World Refugee Day: Local nonprofit reports it’s helping fewer refugees as resettling in the U.S. declines

Virginia

Just Neighbors, an Annandale-based nonprofit, reports there are roughly 25 million refugees worldwide; a population that has "skyrocketed."

ANNANDALE, Va. (WDVM) — Just Neighbors, an Annandale-based nonprofit, reports there are roughly 25 million refugees worldwide; a population that has “skyrocketed.” According to its director of legal services, Dominique Poirier, while the United States used to be the biggest re-settler for refugees in the world, Just Neighbors has been helping fewer refugees in recent years.
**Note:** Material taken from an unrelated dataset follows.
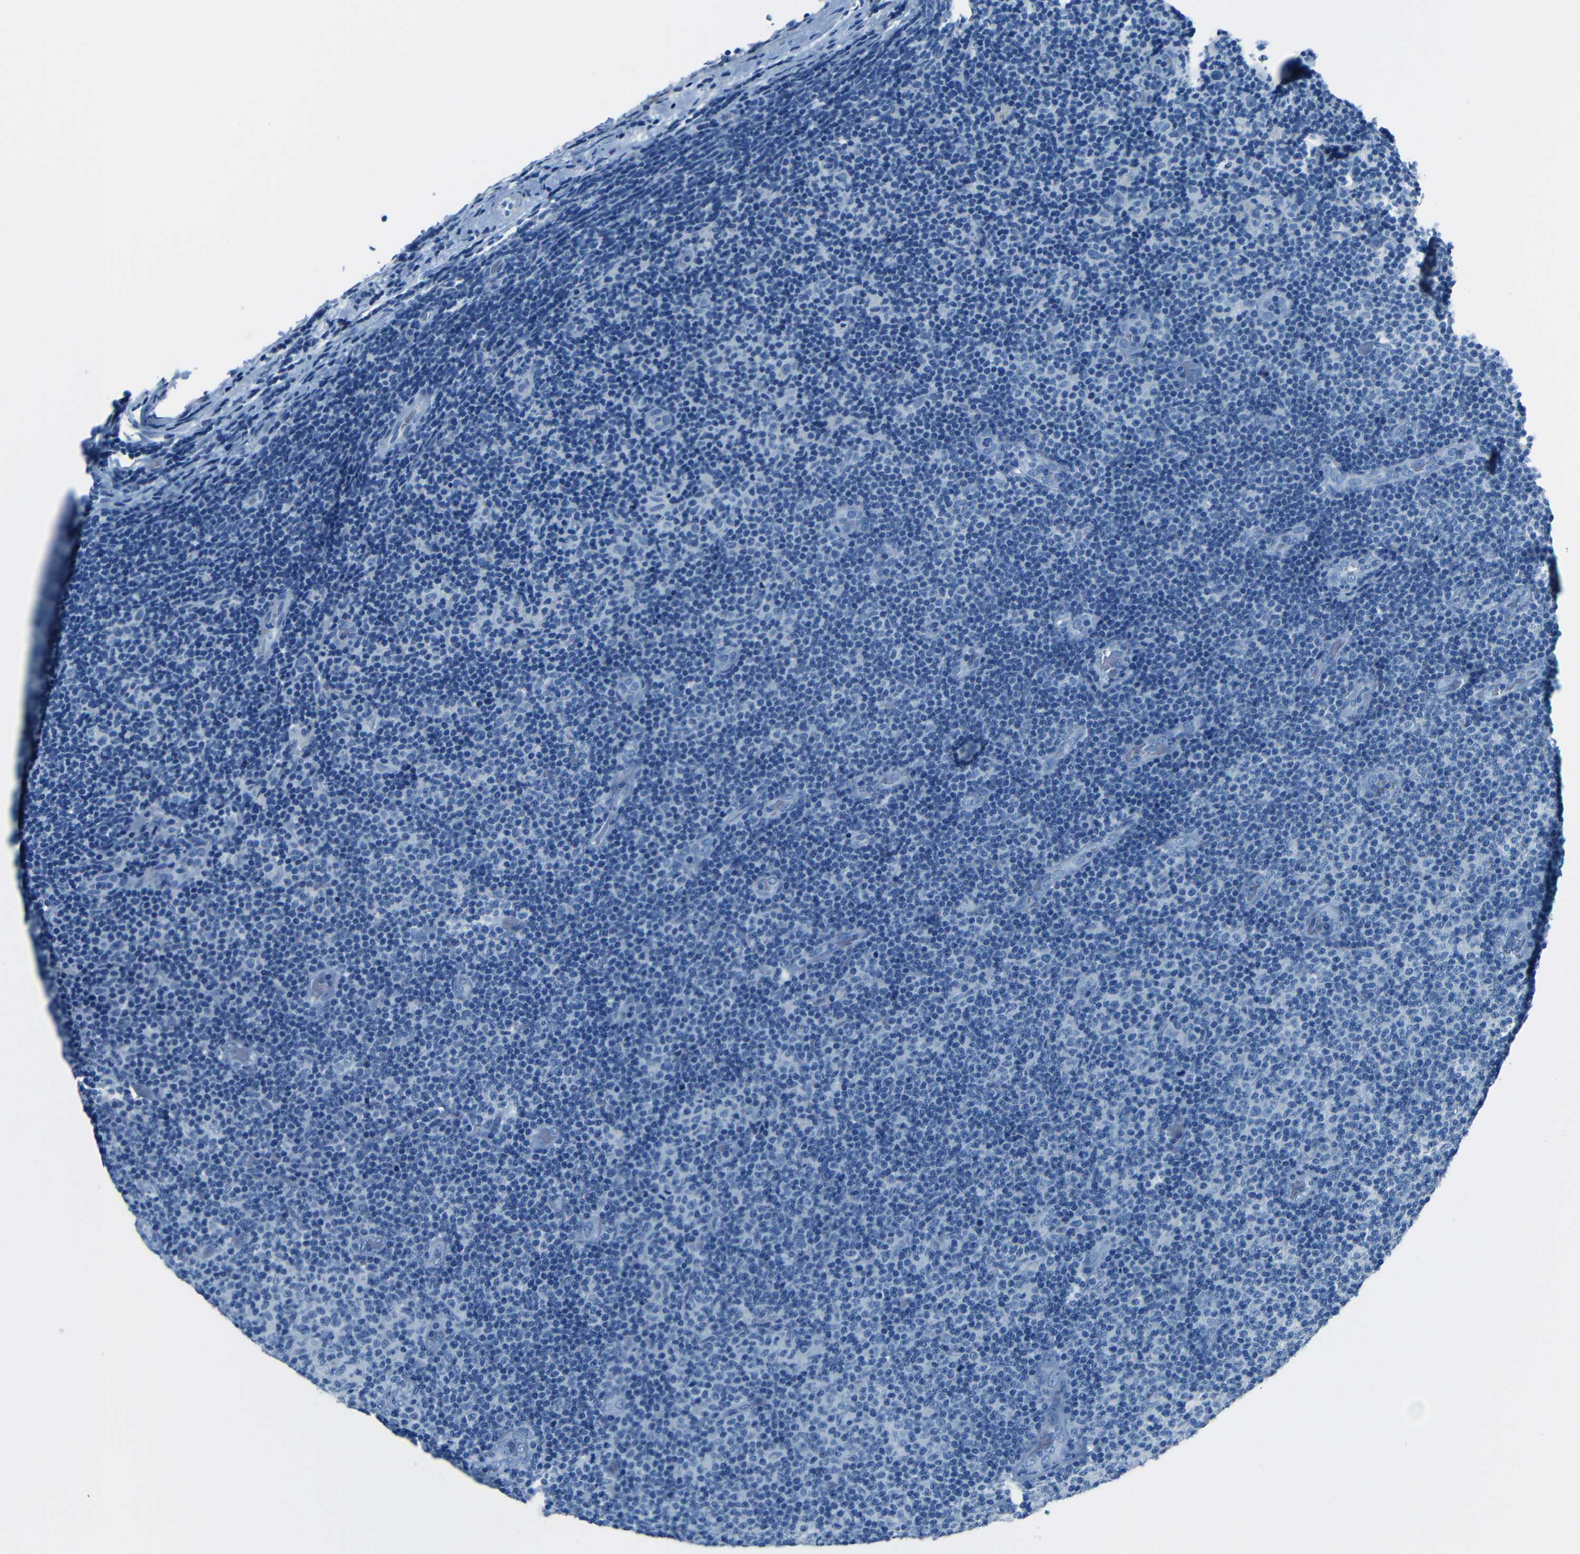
{"staining": {"intensity": "negative", "quantity": "none", "location": "none"}, "tissue": "lymphoma", "cell_type": "Tumor cells", "image_type": "cancer", "snomed": [{"axis": "morphology", "description": "Malignant lymphoma, non-Hodgkin's type, Low grade"}, {"axis": "topography", "description": "Lymph node"}], "caption": "There is no significant positivity in tumor cells of lymphoma.", "gene": "FBN2", "patient": {"sex": "male", "age": 83}}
The nonprofit serves immigrants and refugees in Northern Virginia and other parts of the state. They assist their clients to get green cards to make their statuses in the U.S. more permanent. Poirer says before the Trump Administration, the U.S. was resettling 80,000 refugees per fiscal year. In 2017, that number dropped to 20,000 refugees.

“This year we’re probably on track to resettle about that same amount,” said Poirier. “So even though there’s more refugees in the world the United States is resettling less.” Poirier said other nonprofits that serve refugees and have accommodated money and staff for 80,000 resettlements a year have suffered layoffs.

About 60 to 70 percent of Just Neighbors’ clients are Latinx. Poirier reports about 30 percent of Fairfax County is foreign-born.

Most of Just Neighbors’ aid is “humanitarian-based”; Poirier says many of the refugees they serve are leaving natural strife, domestic abuse, civil strife, or violent crimes in their home countries.

“Refugees are living in camps with terrible conditions,” said Poirier. She also reports Just Neighbors’ clients may have been born in their camps; a refugee remains in their camp for well over 10 years, on average. “We see young adults who have spent their entire childhood in a camp. They’re fleeing countries they’ve never lived in.”

Just Neighbors caps its services at $200 for families large and small.

Refugees are those who live in fear of persecution in their home countries. It is defined by five categories of persecution: race, religion, political opinion, nationality, and membership in a particular group.